A Russian Soyuz-2.1bn rocket launched the Iranian observation satellite “Khayam” into space on Tuesday, according to Roscosmos, the Russian space agency. The launch was made at 05:52 GMT from the Baikonur Cosmodrome (Kazakhstan) and has raised fears that it will be used for the benefit of Moscow in the invasion of Ukraine. Iran, however, points out that the satellite will not be controlled by Russia.
“This is the beginning of strategic cooperation between Iran and Russia in the field of space,” Communications Minister Isa Zarepour told the Iranian media. The politician recalled that the two countries have collaborated before in space with the launch of a satellite in 2005, but he hailed Tuesday’s exercise as a new “beginning”.
Khayam, named after an Iranian poet from the 11th century, weighing 600 kilos and located in an orbit 500 kilometers from Earth, is a measurement satellite, with a precision to take images of approximately one meter and has environmental and agricultural purposes , according to Iranian authorities.
“This satellite is a very big step for the provision of space data in the country and we can use its high-precision images to improve space applications in the fields of environment and agriculture,” said Zarepour.
Some analysts have pointed out that Russia could use the satellite for its own purposes in the Ukraine war, something Tehran denies.

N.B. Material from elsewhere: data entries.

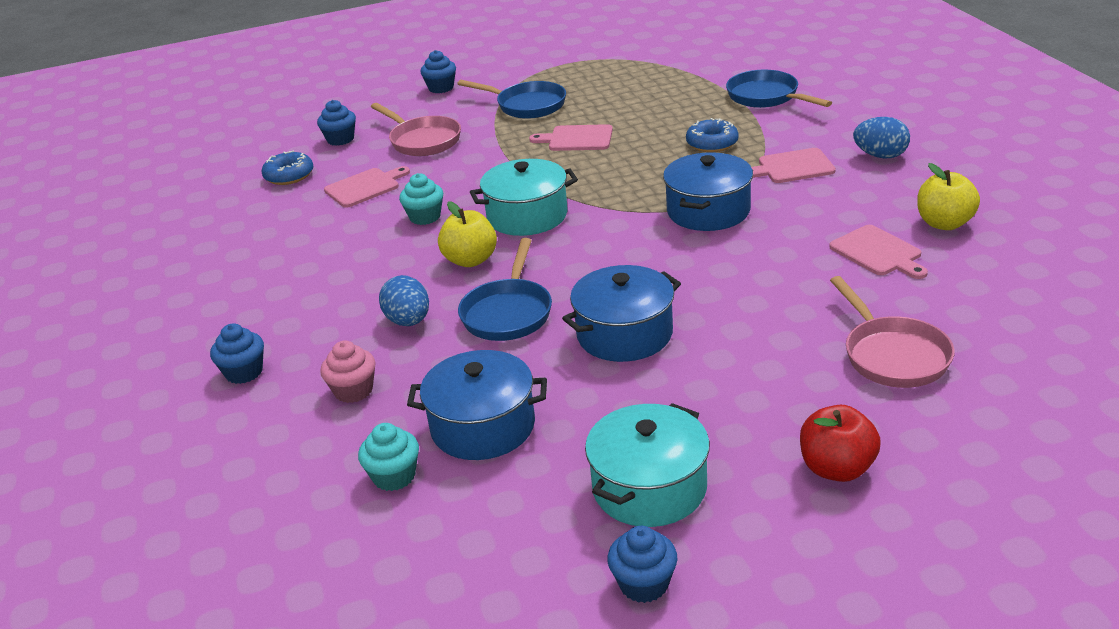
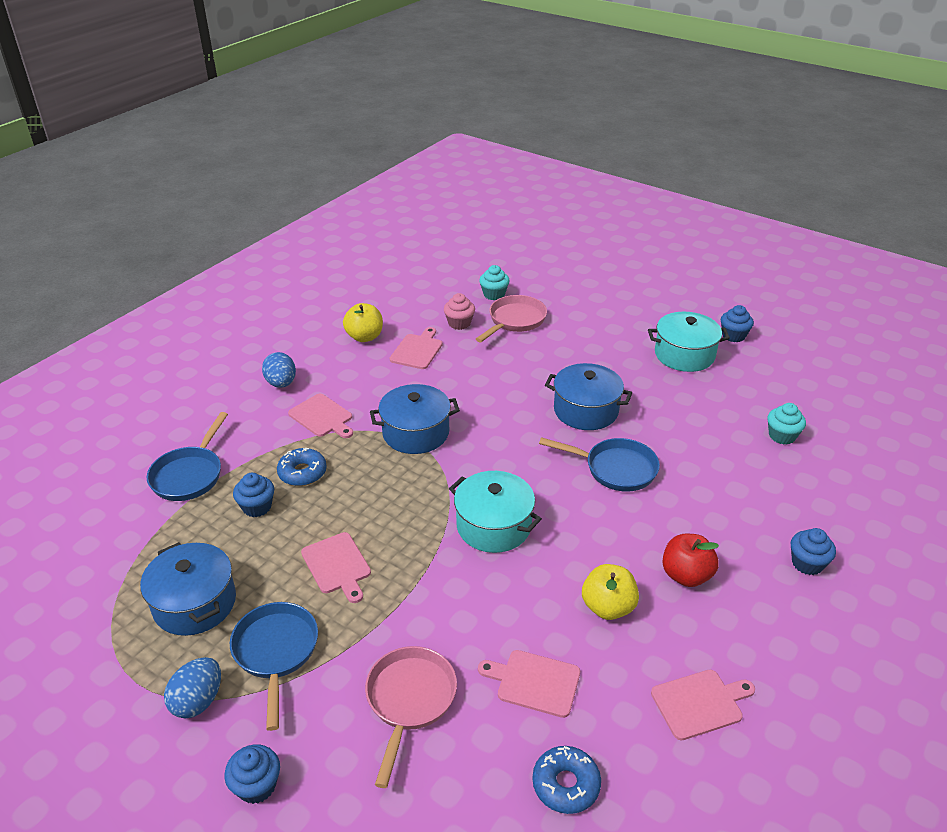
camera: 130 degrees left, 5 degrees up
(247, 246) = (700, 703): none -> pink cutting board
(340, 139) = (454, 800): blue cupcake -> blue cupcake (257, 507)
(353, 391) = (754, 494): pink cupcake -> pink cupcake (459, 323)
(408, 321) = (672, 512): blue egg -> blue egg (198, 701)
(425, 217) = (546, 593): turquoise cupcake -> turquoise cupcake (494, 294)
(470, 260) = (578, 524): yellow apple -> yellow apple (608, 607)
(483, 426) = (714, 424): blue pot -> blue pot (194, 603)
(508, 313) = (615, 469): blue pan -> blue pan turned 45 degrees clockwise
(837, 468) = (612, 313): red apple -> red apple (686, 575)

According to the American newspaper The Washington Postwhich cites two US government sources, the Iranian satellite will be able to detect military targets in the Middle East, but in a first stage it would be used by Russia to support its military campaign in Ukraine.
“No country will be able to use the information (from the satellite) thanks to the encryption,” the Iranian space agency said in a statement, which ensures that it will have control of the device “from day one.”
The satellite launch comes three weeks after Russian President Vladimir Putin visited Tehran, where he met with Iranian President Ebrahim Raisi and Iran’s Supreme Leader Ali Khamenei.
In recent weeks, Iran has defended its technological collaboration with Russia after the United States claimed that Tehran will sell hundreds of drones to Moscow for the Ukraine war. “Cooperation between the Islamic Republic of Iran and the Russian Federation in the field of some modern technologies dates back to before the war in Ukraine,” Iranian Foreign Ministry spokesman Nasser Kanani said at the time.